佐久間 太郎(DIGITAL X 編集部)
2025年7月17日

複数のデジタルツインを統合・シミュレーションできる環境が必要に

 AIモデルが必要とする、これからのIPを扱うための前提としてクマー氏は「その器としての『バーチャルツイン』が必要になる」と主張する。ダッソーのいう「バーチャルツイン」とは、IoT(Internet of Things:モノのインターネット)データなどにより物理世界を仮想世界に再構築するデジタルツインに対し「より動的で、統合的なシミュレーションが可能な環境」(同)を指している。

 例えば、工場の生産ラインにおいて、機械の稼働状況を示すデータだけを集めたデジタルツインでは「真の最適化は難しい」(クマー氏)。生産ラインの3Dモデルに加え、そこで働く作業員や協働するロボットの動き、工場内の空気の流れや温度変化、発生するCO2(二酸化炭素)といった関連要素までを統合し、相互に作用し合うモデルとして同時にシミュレーションする必要がある。

 統合型のシミュレーションができて初めて「生産ライン全体や製品のライフサイクル全般、エコシステム全体といった複雑な対象に対しても、物理法則に基づく科学的な答えを導き出せるようになる」とクマー氏は強調する。

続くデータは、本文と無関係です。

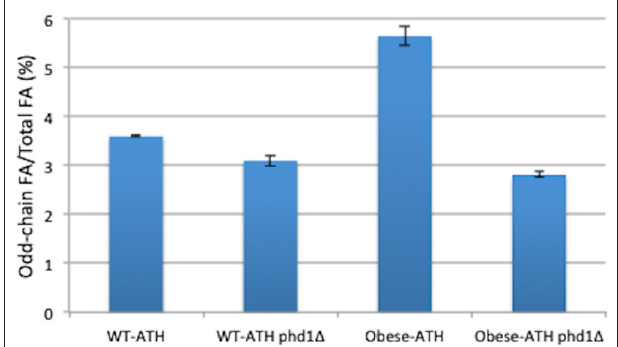
FIGURE 4 | Odd-chain fatty acid production in the PHD1 -disrupted strains. The percentage of odd-chain fatty acids (FAs) relative to total FAs in the PHD1 -disrupted strains and their respective controls. The results represent the means and standard deviations for two independent experiments.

 そのバーチャルツインの実現環境としてダッソーは「3D UNIV+RSES(ユニバース)」を発表した(図2)。これまでに取り組んできた製品とビジネスを連携する第5世代(Gen5)や、人体や生命をシミュレーションの対象にした第6世代(Gen6)などを含めた複数のバーチャルツインに生成AIエンジンと企業のIPを統合する第7世代(Gen7)の位置付けだ。

図1:バーチャルツインの実現環境となる「3D UNIV+RSES」はダッソーの戦略ロードマップでは第7世代にあたる

暗黙知までも学習したAIエージェントが設計作業などを支援

 3D UNIV+RSESを使って設計者やエンジニアが作業するためのインタフェースとして開発しているのが対話型AIエージェント群の「AURA(オーラ)」だ。3D CADソフトウェア「SolidWorks」に組み込んで利用できる。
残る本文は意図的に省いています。